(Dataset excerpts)
- Opening Delimiter -
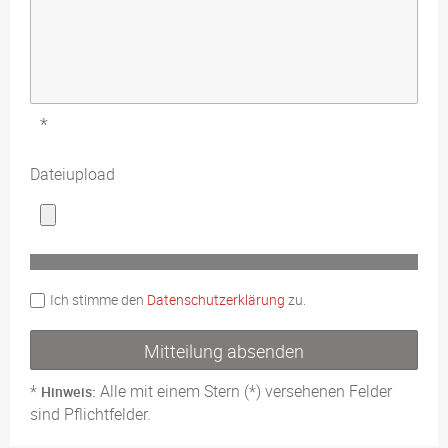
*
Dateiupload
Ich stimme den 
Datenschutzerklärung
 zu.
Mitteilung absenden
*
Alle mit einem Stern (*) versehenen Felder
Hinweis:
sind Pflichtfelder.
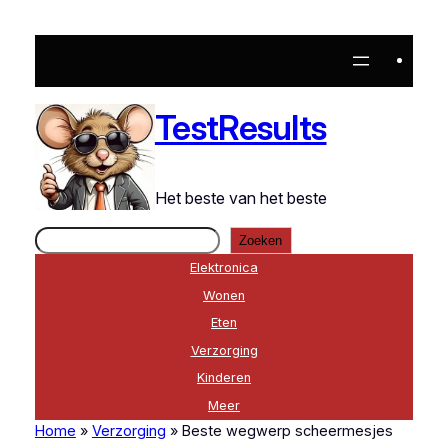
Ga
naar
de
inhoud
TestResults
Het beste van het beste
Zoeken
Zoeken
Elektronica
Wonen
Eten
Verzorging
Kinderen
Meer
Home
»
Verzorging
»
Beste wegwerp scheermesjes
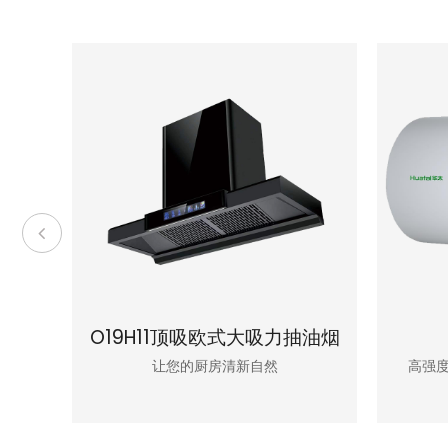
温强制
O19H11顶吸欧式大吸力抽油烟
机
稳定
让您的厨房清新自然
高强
- Closing Delimiter -
• **Assignment**
Please retype the lines from the one that contains "Beste wegwerp scheermesjes" through the final line of the data, both included, without any pictures.

• **Worked solution**
Beste wegwerp scheermesjes
温强制
O19H11顶吸欧式大吸力抽油烟
机
稳定
让您的厨房清新自然
高强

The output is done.